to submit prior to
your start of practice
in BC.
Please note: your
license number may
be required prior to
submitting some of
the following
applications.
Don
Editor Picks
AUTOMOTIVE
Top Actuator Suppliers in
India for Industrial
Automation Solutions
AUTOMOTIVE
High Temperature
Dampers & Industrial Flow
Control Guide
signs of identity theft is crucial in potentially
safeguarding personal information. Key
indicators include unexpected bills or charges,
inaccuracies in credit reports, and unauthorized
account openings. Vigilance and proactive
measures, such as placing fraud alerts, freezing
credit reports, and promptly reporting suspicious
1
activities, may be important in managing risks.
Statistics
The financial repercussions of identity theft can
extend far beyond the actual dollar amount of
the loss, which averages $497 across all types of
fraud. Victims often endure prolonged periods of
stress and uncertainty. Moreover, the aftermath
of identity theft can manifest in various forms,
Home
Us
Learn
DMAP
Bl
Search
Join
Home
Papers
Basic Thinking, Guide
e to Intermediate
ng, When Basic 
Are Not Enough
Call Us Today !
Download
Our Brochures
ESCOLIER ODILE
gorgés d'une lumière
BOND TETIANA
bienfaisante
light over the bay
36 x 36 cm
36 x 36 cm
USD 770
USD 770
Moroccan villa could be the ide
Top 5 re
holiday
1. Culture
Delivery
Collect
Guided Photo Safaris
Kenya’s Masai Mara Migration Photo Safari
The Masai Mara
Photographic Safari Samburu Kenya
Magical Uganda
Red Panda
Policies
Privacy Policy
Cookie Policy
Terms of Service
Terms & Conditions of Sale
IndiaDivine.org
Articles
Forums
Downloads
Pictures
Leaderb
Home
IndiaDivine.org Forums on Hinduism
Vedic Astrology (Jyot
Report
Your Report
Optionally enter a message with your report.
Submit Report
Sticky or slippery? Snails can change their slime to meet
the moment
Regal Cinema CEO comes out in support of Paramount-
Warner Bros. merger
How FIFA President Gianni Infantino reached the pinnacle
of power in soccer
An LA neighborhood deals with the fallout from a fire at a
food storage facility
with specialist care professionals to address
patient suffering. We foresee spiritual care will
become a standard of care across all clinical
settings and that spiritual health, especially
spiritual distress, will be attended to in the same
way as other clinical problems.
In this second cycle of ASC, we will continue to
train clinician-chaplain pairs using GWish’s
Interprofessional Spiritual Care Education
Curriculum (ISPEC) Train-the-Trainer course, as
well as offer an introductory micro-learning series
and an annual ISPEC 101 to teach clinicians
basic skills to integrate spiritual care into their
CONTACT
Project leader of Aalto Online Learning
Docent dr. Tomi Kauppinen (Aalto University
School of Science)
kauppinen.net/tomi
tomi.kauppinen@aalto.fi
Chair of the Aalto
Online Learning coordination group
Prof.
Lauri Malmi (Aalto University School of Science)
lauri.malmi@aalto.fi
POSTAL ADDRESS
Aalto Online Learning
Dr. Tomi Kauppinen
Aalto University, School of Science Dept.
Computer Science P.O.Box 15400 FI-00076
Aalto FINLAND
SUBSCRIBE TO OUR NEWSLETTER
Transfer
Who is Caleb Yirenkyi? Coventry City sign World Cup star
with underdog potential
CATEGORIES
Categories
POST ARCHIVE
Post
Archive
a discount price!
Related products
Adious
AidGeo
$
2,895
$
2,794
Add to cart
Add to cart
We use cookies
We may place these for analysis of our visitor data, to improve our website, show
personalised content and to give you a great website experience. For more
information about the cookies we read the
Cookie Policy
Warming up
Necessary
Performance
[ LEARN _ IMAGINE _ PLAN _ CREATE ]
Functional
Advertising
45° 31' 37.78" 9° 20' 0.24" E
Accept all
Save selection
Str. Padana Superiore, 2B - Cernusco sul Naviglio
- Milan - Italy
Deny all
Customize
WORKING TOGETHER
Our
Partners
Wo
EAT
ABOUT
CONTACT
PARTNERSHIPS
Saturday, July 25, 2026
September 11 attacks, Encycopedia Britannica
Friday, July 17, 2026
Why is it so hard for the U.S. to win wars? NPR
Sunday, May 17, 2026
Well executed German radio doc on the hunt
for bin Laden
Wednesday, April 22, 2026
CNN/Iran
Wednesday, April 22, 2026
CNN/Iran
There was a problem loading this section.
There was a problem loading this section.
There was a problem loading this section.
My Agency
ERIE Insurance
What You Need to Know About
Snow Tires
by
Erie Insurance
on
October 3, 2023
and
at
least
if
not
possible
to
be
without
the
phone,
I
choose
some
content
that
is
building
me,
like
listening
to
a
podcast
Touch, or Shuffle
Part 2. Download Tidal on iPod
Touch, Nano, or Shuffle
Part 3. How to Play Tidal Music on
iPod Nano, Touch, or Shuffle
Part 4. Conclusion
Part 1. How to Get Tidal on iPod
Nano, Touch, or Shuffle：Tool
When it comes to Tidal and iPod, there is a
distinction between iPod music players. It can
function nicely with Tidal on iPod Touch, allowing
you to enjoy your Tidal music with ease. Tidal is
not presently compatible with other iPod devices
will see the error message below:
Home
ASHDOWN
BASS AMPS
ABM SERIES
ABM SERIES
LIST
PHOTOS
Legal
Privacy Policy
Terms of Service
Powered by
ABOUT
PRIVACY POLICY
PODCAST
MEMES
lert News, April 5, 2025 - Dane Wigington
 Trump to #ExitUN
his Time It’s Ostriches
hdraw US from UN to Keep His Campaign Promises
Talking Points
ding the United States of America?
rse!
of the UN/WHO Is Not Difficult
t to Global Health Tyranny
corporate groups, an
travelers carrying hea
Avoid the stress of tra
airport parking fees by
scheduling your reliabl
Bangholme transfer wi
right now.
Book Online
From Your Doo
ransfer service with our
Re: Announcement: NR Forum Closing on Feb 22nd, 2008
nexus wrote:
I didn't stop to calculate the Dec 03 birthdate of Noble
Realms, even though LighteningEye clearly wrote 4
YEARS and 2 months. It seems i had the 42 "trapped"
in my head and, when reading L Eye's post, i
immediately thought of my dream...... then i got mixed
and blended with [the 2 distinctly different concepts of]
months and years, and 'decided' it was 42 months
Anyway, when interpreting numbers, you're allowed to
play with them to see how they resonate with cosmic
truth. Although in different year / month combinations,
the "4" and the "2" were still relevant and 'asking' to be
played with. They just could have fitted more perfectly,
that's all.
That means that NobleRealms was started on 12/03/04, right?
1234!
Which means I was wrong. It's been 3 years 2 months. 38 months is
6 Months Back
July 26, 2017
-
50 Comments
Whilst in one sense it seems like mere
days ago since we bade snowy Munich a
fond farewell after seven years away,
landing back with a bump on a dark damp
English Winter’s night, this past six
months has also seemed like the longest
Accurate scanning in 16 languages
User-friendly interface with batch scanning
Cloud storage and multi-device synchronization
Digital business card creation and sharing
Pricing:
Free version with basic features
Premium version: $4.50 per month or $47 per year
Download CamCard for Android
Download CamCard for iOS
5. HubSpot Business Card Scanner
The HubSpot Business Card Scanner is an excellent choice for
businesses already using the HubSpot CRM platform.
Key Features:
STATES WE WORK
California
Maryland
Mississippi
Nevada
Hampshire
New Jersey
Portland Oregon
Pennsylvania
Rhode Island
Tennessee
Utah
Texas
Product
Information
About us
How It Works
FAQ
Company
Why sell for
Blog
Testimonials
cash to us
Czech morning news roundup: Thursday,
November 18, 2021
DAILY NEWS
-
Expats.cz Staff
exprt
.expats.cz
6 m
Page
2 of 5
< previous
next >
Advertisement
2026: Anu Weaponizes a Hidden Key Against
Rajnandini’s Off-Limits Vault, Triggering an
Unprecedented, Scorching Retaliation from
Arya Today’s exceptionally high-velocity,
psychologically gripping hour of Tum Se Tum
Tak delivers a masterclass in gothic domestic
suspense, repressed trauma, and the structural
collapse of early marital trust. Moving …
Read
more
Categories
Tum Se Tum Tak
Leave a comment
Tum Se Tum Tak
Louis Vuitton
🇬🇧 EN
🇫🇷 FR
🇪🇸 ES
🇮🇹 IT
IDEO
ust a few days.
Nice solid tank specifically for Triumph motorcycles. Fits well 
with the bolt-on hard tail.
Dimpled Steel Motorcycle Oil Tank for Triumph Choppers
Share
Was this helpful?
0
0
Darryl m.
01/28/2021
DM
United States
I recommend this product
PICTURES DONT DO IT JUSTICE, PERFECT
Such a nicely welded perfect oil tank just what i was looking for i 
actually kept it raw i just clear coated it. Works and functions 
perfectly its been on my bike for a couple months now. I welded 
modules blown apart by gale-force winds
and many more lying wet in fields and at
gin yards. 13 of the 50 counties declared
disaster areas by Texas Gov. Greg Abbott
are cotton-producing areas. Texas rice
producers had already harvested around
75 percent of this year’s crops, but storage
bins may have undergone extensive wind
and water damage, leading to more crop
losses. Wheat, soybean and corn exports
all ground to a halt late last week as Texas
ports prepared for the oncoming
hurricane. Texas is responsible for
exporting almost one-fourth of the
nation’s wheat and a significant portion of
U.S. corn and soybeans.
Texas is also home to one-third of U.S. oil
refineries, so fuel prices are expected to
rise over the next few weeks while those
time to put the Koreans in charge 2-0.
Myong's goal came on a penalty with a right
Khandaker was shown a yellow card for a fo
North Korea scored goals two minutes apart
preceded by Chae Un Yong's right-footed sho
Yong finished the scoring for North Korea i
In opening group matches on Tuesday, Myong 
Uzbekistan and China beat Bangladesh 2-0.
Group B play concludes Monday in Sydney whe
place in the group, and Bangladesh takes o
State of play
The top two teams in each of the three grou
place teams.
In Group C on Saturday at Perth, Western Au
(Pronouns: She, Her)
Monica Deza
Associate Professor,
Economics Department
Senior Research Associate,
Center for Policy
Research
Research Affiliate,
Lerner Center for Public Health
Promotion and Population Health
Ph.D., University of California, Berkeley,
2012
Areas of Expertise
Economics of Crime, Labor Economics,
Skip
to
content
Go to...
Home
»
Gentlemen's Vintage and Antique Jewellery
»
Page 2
══════
**Assigned task**
Give, as a single number, the count of lines in the material above that contain the string "California".

**Written reply**
2